> **Task to complete**:
Reproduce every line of the listing below word for word, and leave the pictures out of your reply.

> **Provided data**:
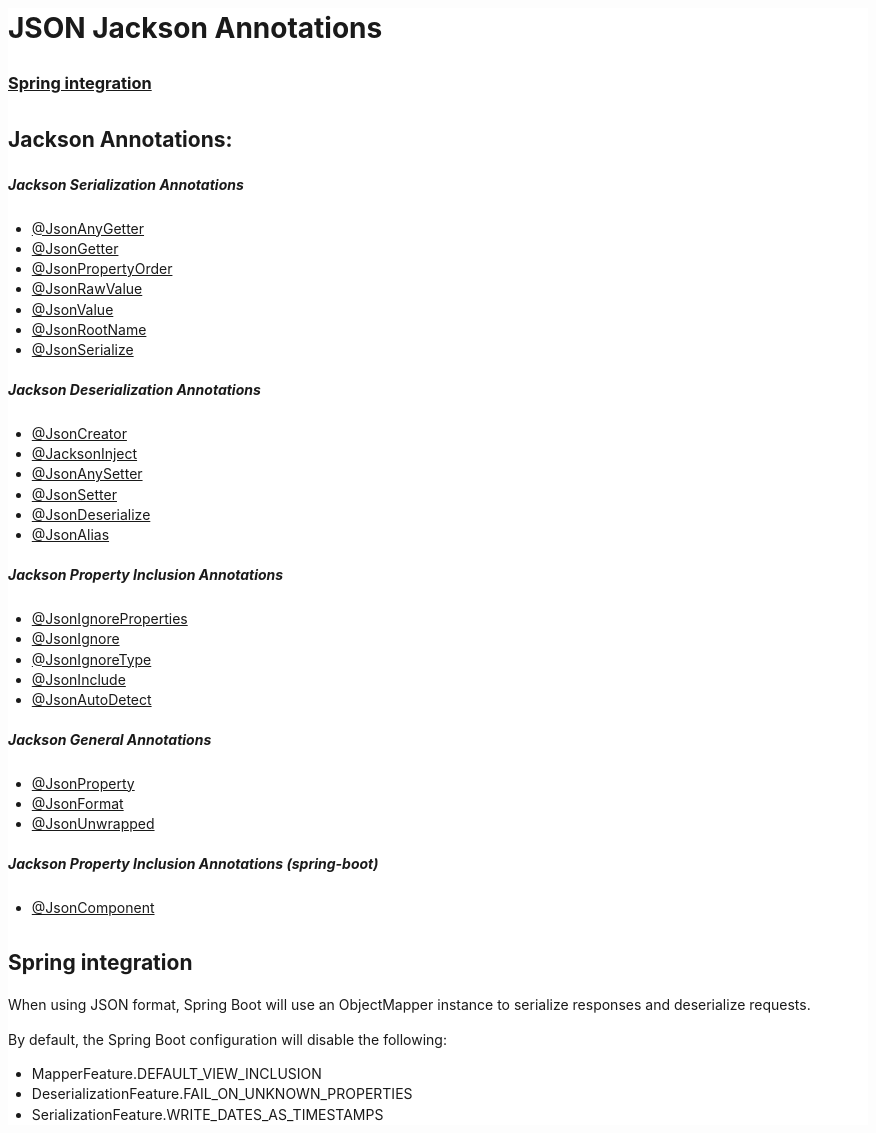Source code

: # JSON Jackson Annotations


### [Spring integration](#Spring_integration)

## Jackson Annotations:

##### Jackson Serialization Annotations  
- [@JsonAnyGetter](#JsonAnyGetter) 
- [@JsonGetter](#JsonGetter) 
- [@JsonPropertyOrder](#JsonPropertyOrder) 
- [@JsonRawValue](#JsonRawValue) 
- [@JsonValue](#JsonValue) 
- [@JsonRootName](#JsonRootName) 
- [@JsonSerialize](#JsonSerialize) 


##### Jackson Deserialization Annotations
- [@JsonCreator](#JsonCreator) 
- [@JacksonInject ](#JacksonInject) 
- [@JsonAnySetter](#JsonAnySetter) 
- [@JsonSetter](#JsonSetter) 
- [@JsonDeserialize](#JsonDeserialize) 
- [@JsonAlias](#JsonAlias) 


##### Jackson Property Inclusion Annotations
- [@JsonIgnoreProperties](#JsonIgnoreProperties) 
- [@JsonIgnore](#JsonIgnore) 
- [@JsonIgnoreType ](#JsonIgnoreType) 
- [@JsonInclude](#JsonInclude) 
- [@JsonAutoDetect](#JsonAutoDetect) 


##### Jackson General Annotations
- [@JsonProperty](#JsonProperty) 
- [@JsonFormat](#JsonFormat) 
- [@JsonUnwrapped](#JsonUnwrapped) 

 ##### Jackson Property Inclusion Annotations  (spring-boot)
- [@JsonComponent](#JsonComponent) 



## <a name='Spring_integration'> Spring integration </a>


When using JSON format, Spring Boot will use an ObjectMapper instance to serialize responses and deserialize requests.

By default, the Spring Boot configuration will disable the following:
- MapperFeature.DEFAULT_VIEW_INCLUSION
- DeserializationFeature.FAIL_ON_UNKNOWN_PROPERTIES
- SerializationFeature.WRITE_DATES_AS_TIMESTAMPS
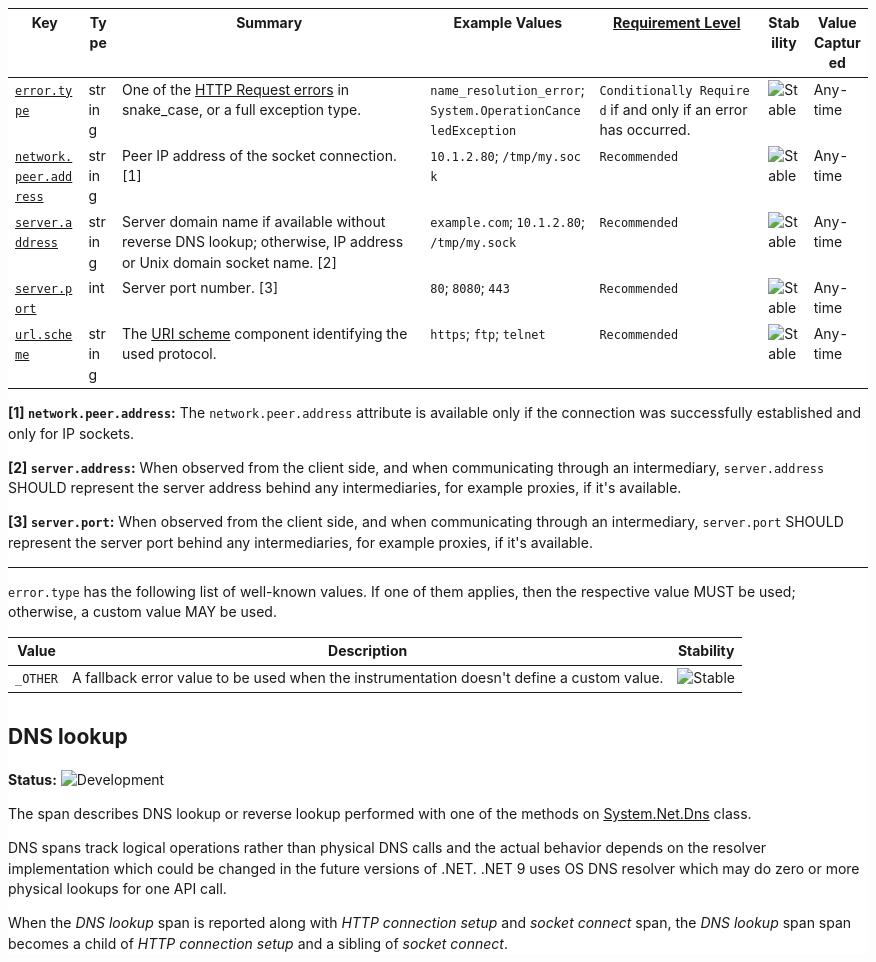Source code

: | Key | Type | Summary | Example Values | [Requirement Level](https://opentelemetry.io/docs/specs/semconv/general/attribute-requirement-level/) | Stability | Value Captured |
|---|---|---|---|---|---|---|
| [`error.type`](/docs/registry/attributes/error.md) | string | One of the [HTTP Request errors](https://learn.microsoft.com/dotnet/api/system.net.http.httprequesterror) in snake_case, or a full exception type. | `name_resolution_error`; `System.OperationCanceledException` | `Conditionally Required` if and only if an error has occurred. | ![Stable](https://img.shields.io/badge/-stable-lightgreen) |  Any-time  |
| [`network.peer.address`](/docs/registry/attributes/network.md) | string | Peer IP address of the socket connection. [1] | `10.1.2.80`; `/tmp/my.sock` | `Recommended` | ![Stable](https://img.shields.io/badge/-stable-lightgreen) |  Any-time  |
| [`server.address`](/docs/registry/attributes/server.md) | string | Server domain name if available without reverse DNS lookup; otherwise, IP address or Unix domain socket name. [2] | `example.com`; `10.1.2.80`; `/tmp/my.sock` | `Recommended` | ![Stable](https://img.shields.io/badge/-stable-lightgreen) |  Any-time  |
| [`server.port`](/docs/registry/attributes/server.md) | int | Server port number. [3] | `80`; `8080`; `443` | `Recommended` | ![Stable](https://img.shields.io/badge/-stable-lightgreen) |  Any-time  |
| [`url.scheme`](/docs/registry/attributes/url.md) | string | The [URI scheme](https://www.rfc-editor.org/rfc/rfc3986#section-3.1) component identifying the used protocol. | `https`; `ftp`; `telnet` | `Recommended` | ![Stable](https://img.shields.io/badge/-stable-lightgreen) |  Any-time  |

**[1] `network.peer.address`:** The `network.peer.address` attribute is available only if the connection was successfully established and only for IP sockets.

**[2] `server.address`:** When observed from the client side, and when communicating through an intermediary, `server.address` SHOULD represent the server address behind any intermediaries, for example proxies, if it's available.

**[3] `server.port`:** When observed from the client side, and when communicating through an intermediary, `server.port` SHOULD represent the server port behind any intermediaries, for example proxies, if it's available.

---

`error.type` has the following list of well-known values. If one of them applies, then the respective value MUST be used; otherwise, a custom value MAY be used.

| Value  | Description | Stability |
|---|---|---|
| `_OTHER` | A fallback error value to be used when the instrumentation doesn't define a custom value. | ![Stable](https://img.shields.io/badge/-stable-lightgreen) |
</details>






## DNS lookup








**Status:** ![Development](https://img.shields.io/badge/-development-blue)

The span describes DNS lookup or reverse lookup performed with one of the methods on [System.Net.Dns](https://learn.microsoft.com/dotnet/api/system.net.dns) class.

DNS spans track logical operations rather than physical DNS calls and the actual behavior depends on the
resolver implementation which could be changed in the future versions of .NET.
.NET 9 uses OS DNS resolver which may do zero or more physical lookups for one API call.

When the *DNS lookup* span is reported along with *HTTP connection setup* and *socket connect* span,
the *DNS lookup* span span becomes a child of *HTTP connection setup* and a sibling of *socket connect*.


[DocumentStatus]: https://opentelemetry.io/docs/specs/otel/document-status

> **Response**:
Source code

: # JSON Jackson Annotations


### [Spring integration](#Spring_integration)

## Jackson Annotations:

##### Jackson Serialization Annotations  
- [@JsonAnyGetter](#JsonAnyGetter) 
- [@JsonGetter](#JsonGetter) 
- [@JsonPropertyOrder](#JsonPropertyOrder) 
- [@JsonRawValue](#JsonRawValue) 
- [@JsonValue](#JsonValue) 
- [@JsonRootName](#JsonRootName) 
- [@JsonSerialize](#JsonSerialize) 


##### Jackson Deserialization Annotations
- [@JsonCreator](#JsonCreator) 
- [@JacksonInject ](#JacksonInject) 
- [@JsonAnySetter](#JsonAnySetter) 
- [@JsonSetter](#JsonSetter) 
- [@JsonDeserialize](#JsonDeserialize) 
- [@JsonAlias](#JsonAlias) 


##### Jackson Property Inclusion Annotations
- [@JsonIgnoreProperties](#JsonIgnoreProperties) 
- [@JsonIgnore](#JsonIgnore) 
- [@JsonIgnoreType ](#JsonIgnoreType) 
- [@JsonInclude](#JsonInclude) 
- [@JsonAutoDetect](#JsonAutoDetect) 


##### Jackson General Annotations
- [@JsonProperty](#JsonProperty) 
- [@JsonFormat](#JsonFormat) 
- [@JsonUnwrapped](#JsonUnwrapped) 

 ##### Jackson Property Inclusion Annotations  (spring-boot)
- [@JsonComponent](#JsonComponent) 



## <a name='Spring_integration'> Spring integration </a>


When using JSON format, Spring Boot will use an ObjectMapper instance to serialize responses and deserialize requests.

By default, the Spring Boot configuration will disable the following:
- MapperFeature.DEFAULT_VIEW_INCLUSION
- DeserializationFeature.FAIL_ON_UNKNOWN_PROPERTIES
- SerializationFeature.WRITE_DATES_AS_TIMESTAMPS
Source code

: | Key | Type | Summary | Example Values | [Requirement Level](https://opentelemetry.io/docs/specs/semconv/general/attribute-requirement-level/) | Stability | Value Captured |
|---|---|---|---|---|---|---|
| [`error.type`](/docs/registry/attributes/error.md) | string | One of the [HTTP Request errors](https://learn.microsoft.com/dotnet/api/system.net.http.httprequesterror) in snake_case, or a full exception type. | `name_resolution_error`; `System.OperationCanceledException` | `Conditionally Required` if and only if an error has occurred. | ![Stable](https://img.shields.io/badge/-stable-lightgreen) |  Any-time  |
| [`network.peer.address`](/docs/registry/attributes/network.md) | string | Peer IP address of the socket connection. [1] | `10.1.2.80`; `/tmp/my.sock` | `Recommended` | ![Stable](https://img.shields.io/badge/-stable-lightgreen) |  Any-time  |
| [`server.address`](/docs/registry/attributes/server.md) | string | Server domain name if available without reverse DNS lookup; otherwise, IP address or Unix domain socket name. [2] | `example.com`; `10.1.2.80`; `/tmp/my.sock` | `Recommended` | ![Stable](https://img.shields.io/badge/-stable-lightgreen) |  Any-time  |
| [`server.port`](/docs/registry/attributes/server.md) | int | Server port number. [3] | `80`; `8080`; `443` | `Recommended` | ![Stable](https://img.shields.io/badge/-stable-lightgreen) |  Any-time  |
| [`url.scheme`](/docs/registry/attributes/url.md) | string | The [URI scheme](https://www.rfc-editor.org/rfc/rfc3986#section-3.1) component identifying the used protocol. | `https`; `ftp`; `telnet` | `Recommended` | ![Stable](https://img.shields.io/badge/-stable-lightgreen) |  Any-time  |

**[1] `network.peer.address`:** The `network.peer.address` attribute is available only if the connection was successfully established and only for IP sockets.

**[2] `server.address`:** When observed from the client side, and when communicating through an intermediary, `server.address` SHOULD represent the server address behind any intermediaries, for example proxies, if it's available.

**[3] `server.port`:** When observed from the client side, and when communicating through an intermediary, `server.port` SHOULD represent the server port behind any intermediaries, for example proxies, if it's available.

---

`error.type` has the following list of well-known values. If one of them applies, then the respective value MUST be used; otherwise, a custom value MAY be used.

| Value  | Description | Stability |
|---|---|---|
| `_OTHER` | A fallback error value to be used when the instrumentation doesn't define a custom value. | ![Stable](https://img.shields.io/badge/-stable-lightgreen) |
</details>






## DNS lookup








**Status:** ![Development](https://img.shields.io/badge/-development-blue)

The span describes DNS lookup or reverse lookup performed with one of the methods on [System.Net.Dns](https://learn.microsoft.com/dotnet/api/system.net.dns) class.

DNS spans track logical operations rather than physical DNS calls and the actual behavior depends on the
resolver implementation which could be changed in the future versions of .NET.
.NET 9 uses OS DNS resolver which may do zero or more physical lookups for one API call.

When the *DNS lookup* span is reported along with *HTTP connection setup* and *socket connect* span,
the *DNS lookup* span span becomes a child of *HTTP connection setup* and a sibling of *socket connect*.


[DocumentStatus]: https://opentelemetry.io/docs/specs/otel/document-status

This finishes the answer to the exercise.